With the advantage of six hundred years of history, of countless
bitter lessons learned, Nara considered her colonizer ancestors
ignorant, shortsighted swine. A proper job of conquest and
exploitation, a job in which not a drop of precious resources was
wasted, took scientific and military precision. It took high-tech
information gathering and rigorous data analysis. It also took an
understanding of the psychology of the indigenous population, of
the minds the environment had shaped.
What the Shadow man held in his head, the full range of his
experience on this world, was absolutely priceless. If his
knowledge was shared among the FIVE, it could maximize the return
to all concerned and minimize the elapsed time. It could save,
literally, billions of human lives. If, on the other hand, his
knowledge was hoarded by just one of the FIVE, it would give that
competitor an overwhelming advantage in the weeks and months to
come.
A chime tone in her helmet snapped her out of her reverie. The
countdown timer in the upper-left corner of her visor showed one
minute until the gateway reappeared.

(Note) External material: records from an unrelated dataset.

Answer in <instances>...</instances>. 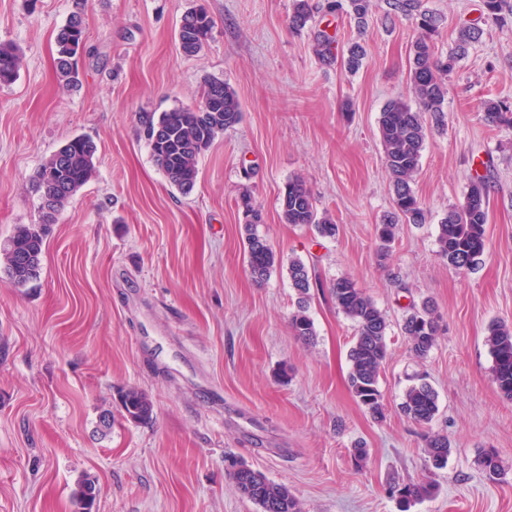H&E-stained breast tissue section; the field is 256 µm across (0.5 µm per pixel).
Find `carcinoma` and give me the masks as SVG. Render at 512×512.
<instances>
[{"label":"carcinoma","mask_w":512,"mask_h":512,"mask_svg":"<svg viewBox=\"0 0 512 512\" xmlns=\"http://www.w3.org/2000/svg\"><path fill=\"white\" fill-rule=\"evenodd\" d=\"M507 0H482V18L491 24H504L512 19ZM374 0H329L326 4L313 0H293L290 23L303 30L315 14L345 12L360 29L368 27L374 16ZM399 20L415 24L418 36L410 48V80L415 104L401 99L388 101L379 115L378 125L385 167L392 183V211L377 225L380 241L387 245L395 238L399 224H425L429 211L416 194L413 183L419 172L428 127H447L444 111L448 95V74L465 58L470 48L481 41L485 29L476 23L458 27L453 46L447 54L435 51L441 17L424 8L423 0H384L382 21L393 25ZM213 22L202 9L186 12L179 23L177 37L181 51L187 56L199 53L211 37ZM84 22L78 11L72 13L56 36V71L68 85L76 82V57L84 44ZM313 51L326 65L340 64L349 72L357 71L365 56L359 43H352L336 53L332 39L321 29L313 31ZM21 66L18 47L0 42V85L13 83ZM199 105L175 106L164 112H142L140 125L151 148L155 164L170 185L184 194L190 193L199 178L198 159L224 131L237 125L242 108L233 88L224 81H205ZM486 120L496 126L512 127V102L490 99L484 103ZM97 147L84 136H76L45 160L35 171L32 184L41 198L37 224H21L14 231L0 262L8 270L13 284L23 287L39 276L45 235L43 227L55 223L61 206L91 177ZM281 217L287 224L312 225L323 238L336 236L338 227L325 212H319L310 187L300 178L288 181L279 198ZM239 208L244 218V249L252 280L263 284L270 276L276 257L267 240L259 234L264 223L263 212L248 193L241 195ZM488 180L476 176L470 180L463 202L448 208L438 225L437 253L456 272L476 269L486 250L485 226L489 220ZM291 287L296 294V310L290 319L294 336L310 342L316 336L308 304L313 277L300 260L289 264ZM336 309L354 324V343L349 350L348 383L359 404L373 418L383 417V396L379 389L381 369L388 354V322L375 301L349 277L331 284ZM435 306L430 301L412 308L404 318L402 333L419 358L428 355L439 336ZM485 343L492 357V377L497 389L512 399V323L492 321ZM123 416L134 422L152 418L153 404L142 392L129 388L118 392ZM437 394L424 379L405 390L400 409L410 420L429 424L438 412ZM426 452L432 465L439 468L448 461L451 445L448 437L432 434L426 439ZM485 478L492 483L503 479L497 455L488 450L476 461ZM228 474L239 492L259 506L260 512H301L300 505L288 487L269 479L263 472L242 462L229 461ZM391 497L398 500L399 512H409L417 502L434 494V484L395 482L389 487Z\"/></svg>","instance_id":"1"}]
</instances>
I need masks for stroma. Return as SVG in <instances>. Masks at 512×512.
<instances>
[{"label":"stroma","mask_w":512,"mask_h":512,"mask_svg":"<svg viewBox=\"0 0 512 512\" xmlns=\"http://www.w3.org/2000/svg\"><path fill=\"white\" fill-rule=\"evenodd\" d=\"M424 4L444 19L442 54L460 22L481 13V0ZM196 5L212 37L188 57L176 33ZM75 11L85 48L68 88L55 36ZM291 12L292 0H0V41L23 55L16 80L0 85V249L17 225L39 221L41 163L77 135L97 145L90 179L47 232L37 280L15 287L0 264V512H81L74 492L86 478L97 488L92 512H257L226 471L228 456L287 485L302 512H398L395 479L438 486L410 512H512V400L492 382L485 344L491 321H512V128L483 112L487 99L512 100V22L487 25L449 75L448 127L429 133L413 184L431 220L398 225L384 257L375 228L392 187L378 117L389 100L413 98L416 31L407 20L361 30L340 15L297 32ZM317 27L364 47L357 72L318 60ZM208 78L235 90L242 119L200 156L185 195L155 166L137 118L195 102ZM476 175L490 178L486 252L459 274L437 254L438 224ZM297 177L337 224L335 237L281 220L280 194ZM245 192L279 259L261 286L244 259ZM292 258L317 281L310 344L289 327ZM340 277L389 324L380 419L348 385L355 330L330 292ZM427 299L441 331L420 359L400 327ZM416 372L438 395L426 427L400 410ZM127 387L152 401L150 421L124 417ZM428 431L451 444L442 468L425 451ZM487 450L502 482L476 466Z\"/></svg>","instance_id":"obj_1"}]
</instances>
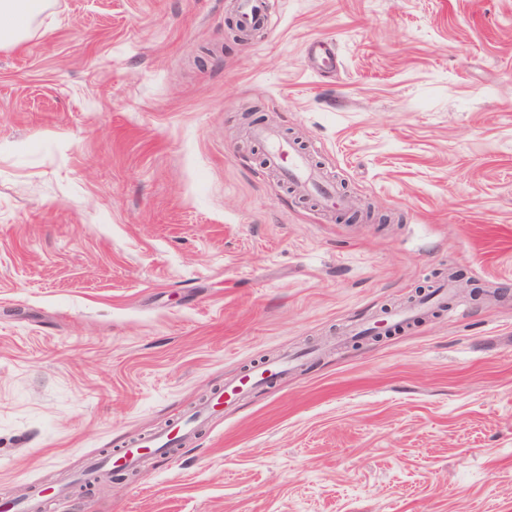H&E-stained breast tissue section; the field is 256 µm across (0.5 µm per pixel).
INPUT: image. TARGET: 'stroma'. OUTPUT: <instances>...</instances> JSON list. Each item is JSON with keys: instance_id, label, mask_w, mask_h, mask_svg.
Wrapping results in <instances>:
<instances>
[{"instance_id": "stroma-1", "label": "stroma", "mask_w": 512, "mask_h": 512, "mask_svg": "<svg viewBox=\"0 0 512 512\" xmlns=\"http://www.w3.org/2000/svg\"><path fill=\"white\" fill-rule=\"evenodd\" d=\"M275 10L240 40L236 0H51L0 50V501L512 512V0ZM254 124L372 217L264 170ZM452 274L421 322L346 336ZM303 353L133 475L65 491ZM290 363L291 361L288 360V358H285L278 363L264 368L259 367L256 371L250 373L237 383H228L224 386V404L233 402L236 398L247 392L252 387H259L264 383L274 381L281 373L288 369Z\"/></svg>"}]
</instances>
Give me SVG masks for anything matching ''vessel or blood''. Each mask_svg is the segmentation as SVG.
Instances as JSON below:
<instances>
[{
    "label": "vessel or blood",
    "mask_w": 512,
    "mask_h": 512,
    "mask_svg": "<svg viewBox=\"0 0 512 512\" xmlns=\"http://www.w3.org/2000/svg\"><path fill=\"white\" fill-rule=\"evenodd\" d=\"M274 0H237V24L239 29L249 32L270 22ZM255 136L261 143L266 166L277 172L287 183L300 188L318 202L322 210H344L348 201L336 184L327 180L313 164L309 154L292 141L271 127H260ZM448 299V287L441 284L433 288L430 295L422 302L411 307L393 312L384 322L354 324L349 329L353 336H375L385 332L386 328L419 317L427 309L445 303ZM289 366L288 361L257 369L238 382H231L224 387L225 402H233L250 388L274 381ZM212 413L211 407H204L191 414L176 427L161 434L141 439L132 447L125 449L121 458L125 465H135L147 452L158 453L188 439L193 425Z\"/></svg>",
    "instance_id": "obj_1"
}]
</instances>
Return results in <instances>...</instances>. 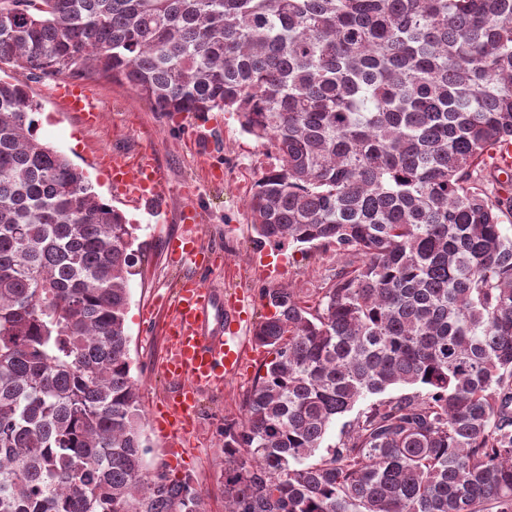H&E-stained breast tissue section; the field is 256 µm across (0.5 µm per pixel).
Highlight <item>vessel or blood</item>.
Wrapping results in <instances>:
<instances>
[{"label": "vessel or blood", "instance_id": "vessel-or-blood-1", "mask_svg": "<svg viewBox=\"0 0 512 512\" xmlns=\"http://www.w3.org/2000/svg\"><path fill=\"white\" fill-rule=\"evenodd\" d=\"M57 95L68 111L82 113L89 124H99L101 109L82 87L61 86ZM96 159L110 168L115 183L128 186L141 199L155 193L162 179L161 170L147 159L131 162L104 151L98 152ZM184 220L190 223V230L167 240L171 263L186 270L215 265V257L201 246L193 230L198 221L196 212L187 211ZM169 306L172 314L165 329L169 348L158 370L177 381L178 388L165 401L159 436L167 446L179 448L195 429L200 396L223 385L241 367L246 349L239 331L245 303L239 298L224 300L186 273L177 283Z\"/></svg>", "mask_w": 512, "mask_h": 512}]
</instances>
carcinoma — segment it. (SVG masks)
I'll list each match as a JSON object with an SVG mask.
<instances>
[{"label": "carcinoma", "instance_id": "1", "mask_svg": "<svg viewBox=\"0 0 512 512\" xmlns=\"http://www.w3.org/2000/svg\"><path fill=\"white\" fill-rule=\"evenodd\" d=\"M2 64L237 113L277 155L259 242L343 259L312 305L261 290L227 512H512V0H0ZM39 109L0 80V512H206L143 466L136 227Z\"/></svg>", "mask_w": 512, "mask_h": 512}]
</instances>
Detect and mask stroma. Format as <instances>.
<instances>
[{
  "instance_id": "35a3bbf8",
  "label": "stroma",
  "mask_w": 512,
  "mask_h": 512,
  "mask_svg": "<svg viewBox=\"0 0 512 512\" xmlns=\"http://www.w3.org/2000/svg\"><path fill=\"white\" fill-rule=\"evenodd\" d=\"M4 77L26 83L39 103V139L82 169L95 191L136 226L142 255L129 281L125 326L143 411L159 404L171 389L155 366L167 346L161 326L169 312L162 298L181 271L170 263L164 242L183 231L180 218L186 207H194L198 213L196 233L201 244L223 258L218 268L196 270L197 279L223 295L238 294L249 301V320L241 328L244 338H251L253 322L268 313L260 298L262 289L289 286L302 300L316 301L339 258L332 251L275 249L258 242L247 203L272 159L266 144L243 132L235 113L215 111L203 119L192 115L171 118L152 111L150 103L128 84L90 77L80 85L102 110L100 123L90 126L77 113L67 111L55 94L58 84L70 82V74L37 79L9 67ZM99 150L147 157L163 169L159 211L145 210L127 198L106 169L94 163ZM256 373V367H248L225 380L223 388L203 394L196 429L185 444L183 466L171 472L172 477L194 480L208 512H225L224 462L219 453L224 424L241 418Z\"/></svg>"
}]
</instances>
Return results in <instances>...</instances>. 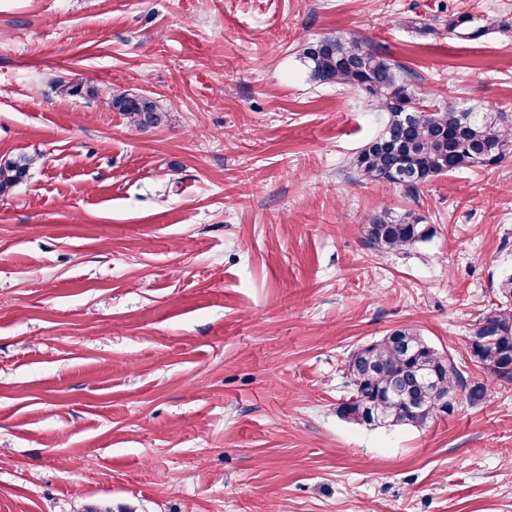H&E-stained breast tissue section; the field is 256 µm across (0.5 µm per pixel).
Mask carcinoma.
I'll use <instances>...</instances> for the list:
<instances>
[{
    "label": "carcinoma",
    "instance_id": "cac0c4a2",
    "mask_svg": "<svg viewBox=\"0 0 512 512\" xmlns=\"http://www.w3.org/2000/svg\"><path fill=\"white\" fill-rule=\"evenodd\" d=\"M472 18L448 22V30L474 38ZM302 62L310 80L362 93L379 112L388 113L381 132L355 159L371 180L395 183L411 195L430 180L461 170L500 164L512 154V118L452 106L422 104L413 89L414 74L400 63L354 38L326 35L306 45ZM107 105L145 129L160 125L163 112L144 96L116 93ZM34 159L26 154L0 159V194L22 183ZM367 246L403 253L427 241L432 231L412 213H380L364 225ZM497 302L472 324L470 360L485 372L512 381V274L496 288ZM350 396L336 408L343 419L359 425H411L450 415L458 400L471 406L486 402L489 386L462 370L413 329L398 327L378 340L357 346L345 362Z\"/></svg>",
    "mask_w": 512,
    "mask_h": 512
}]
</instances>
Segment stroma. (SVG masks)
<instances>
[{
    "instance_id": "obj_1",
    "label": "stroma",
    "mask_w": 512,
    "mask_h": 512,
    "mask_svg": "<svg viewBox=\"0 0 512 512\" xmlns=\"http://www.w3.org/2000/svg\"><path fill=\"white\" fill-rule=\"evenodd\" d=\"M468 14L484 35L448 21ZM512 0H0V512H512V383L424 427L341 419L349 353L408 326L455 362L512 274V155L416 195L383 126L310 81L328 34L419 96L512 113ZM95 88L69 96L56 81ZM153 99L128 126L104 95ZM425 218L403 253L374 214ZM34 159L26 154L0 159V194L22 183L30 173ZM423 221L412 213L400 217L376 214L364 225L365 243L381 252L403 253L431 237L432 231Z\"/></svg>"
}]
</instances>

Fifty-nine seconds.
Fifty-eight.
Nara took a last look around, drinking in the brilliant sky, the
limitless horizons, the expanse and emptiness, the unspoken promise
of Shadow World. Of all that awaited her back on Eartha hero's
welcome, an honorary CEO-ship, an assured spot in historythe only
thing that really mattered to her now was the guaranteed return
trip.
A second chime alerted her that there were just twenty seconds
left.
"Take your positions, now, "Colonel Gabhart said. "Everyone, stand
well clear."
The ground began to tremble underfoot, and once again a glittering
tornado appeared in the middle of the street.